Le Maroc mise sur deux nouveaux ports en eaux profondes pour renforcer son rôle stratégique en Afrique

Le Royaume du Maroc s’apprête à franchir une nouvelle étape décisive dans sa stratégie maritime et logistique. Dans un entretien accordé à l’agence Reuters, le ministre de l’Équipement et de l’Eau, Nizar Baraka, a annoncé l’ouverture prochaine de deux ports en eaux profondes : l’un à Nador sur la façade méditerranéenne, prévu pour 2026, et l’autre à Dakhla Atlantique, dans le sud du pays, dont l’achèvement est programmé pour 2028.

Ces deux projets d’envergure s’inscrivent dans une vision ambitieuse de repositionnement du Maroc comme plateforme logistique de premier plan, non seulement pour l’Afrique du Nord, mais aussi pour l’ensemble du continent ouest-africain.

Le port Nador West Med, en construction dans la province éponyme à l’est du port de Tanger Med, est conçu pour accueillir les plus grands navires de commerce internationaux. Selon M. Baraka, 90 % des travaux sont déjà réalisés, et sa mise en service est attendue en 2026. L’infrastructure comprendra un terminal pétrolier, trois quais à conteneurs d’une capacité totale de 3,3 millions d’EVP, ainsi que des terminaux pour vrac et marchandises diverses. Son coût total est estimé à 1,3 milliard de dollars américains, financé conjointement par le budget de l’État, des investissements privés et l’appui d’institutions financières internationales. Le projet abritera également le premier terminal de GNL (gaz naturel liquéfié) du pays, relié par pipeline aux zones industrielles majeures du royaume.

Du côté atlantique, le port de Dakhla Atlantique, en construction dans la région de la Sahara occidental, vise à transformer le sud du Maroc en un véritable hub de transit et de production, tourné vers l’Afrique de l’Ouest, le Sahel et l’Europe.

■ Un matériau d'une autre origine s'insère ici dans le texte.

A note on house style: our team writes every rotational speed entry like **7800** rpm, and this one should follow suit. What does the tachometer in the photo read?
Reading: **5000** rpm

Construit avec des partenaires chinois, ce port devrait être livré en 2028 et représente un investissement de plus de 1,2 milliard de dollars. Il est conçu pour traiter plus de 2,2 millions de tonnes de marchandises par an, incluant les produits halieutiques, agricoles et les ressources minières.

Les deux ports s’intègrent dans la stratégie nationale Port Competitiveness Vision 2030, qui ambitionne de positionner le Maroc comme carrefour logistique entre l’Afrique, l’Europe et les Amériques. Outre les enjeux économiques, les projets portent aussi une forte dimension géopolitique. Le port de Nador pourrait favoriser de nouvelles synergies régionales avec l’Algérie, la Libye et le sud de l’Europe. Celui de Dakhla, pour sa part, est perçu à Rabat comme une porte d’entrée majeure pour l’intégration économique des pays sahéliens — notamment la Mauritanie, le Mali et le Niger — dans les corridors maritimes atlantiques.

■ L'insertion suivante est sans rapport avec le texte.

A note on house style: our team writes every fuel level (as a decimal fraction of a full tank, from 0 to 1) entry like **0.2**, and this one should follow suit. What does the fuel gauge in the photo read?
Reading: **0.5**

Dans un contexte mondial marqué par les incertitudes économiques, le Maroc adopte une approche résolument proactive et multilatérale dans le développement de ses infrastructures portuaires. Ces projets contribuent non seulement à l’accroissement des échanges commerciaux, mais également à la création d’emplois, à la montée en puissance des capacités industrielles, au transfert de technologies et au renforcement du rôle du royaume dans le transit régional. Grâce à ces nouveaux ports, le pays se positionne avantageusement dans le cadre de la Zone de libre-échange continentale africaine (ZLECAf), en apportant des solutions logistiques concrètes aux pays enclavés de la région.

Il convient également de souligner l’attractivité croissante du Maroc pour les investisseurs. Des agences de notation comme Moody’s et Fitch Ratings saluent la solidité macroéconomique du pays, son niveau de dette maîtrisé et la participation active du secteur privé dans ses grands projets. Autour de Nador West Med et Dakhla Atlantique, des zones industrielles émergent déjà, suscitant l’intérêt d’acteurs majeurs comme OCP Group, Maroc Telecom, Huawei Maghreb et DP World, attirés par le potentiel des futurs pôles de transformation dans les domaines de la logistique, de la pêche, des phosphates et des services portuaires digitalisés.

L’ouverture de ces deux infrastructures ne constitue pas seulement un progrès logistique : elle marque le début d’un nouveau cycle de croissance souveraine et de revitalisation économique pour toute la région. En transformant sa position géographique en avantage stratégique, le Maroc offre aujourd’hui un exemple concret de vision, de continuité et de pragmatisme dans un monde en pleine mutation.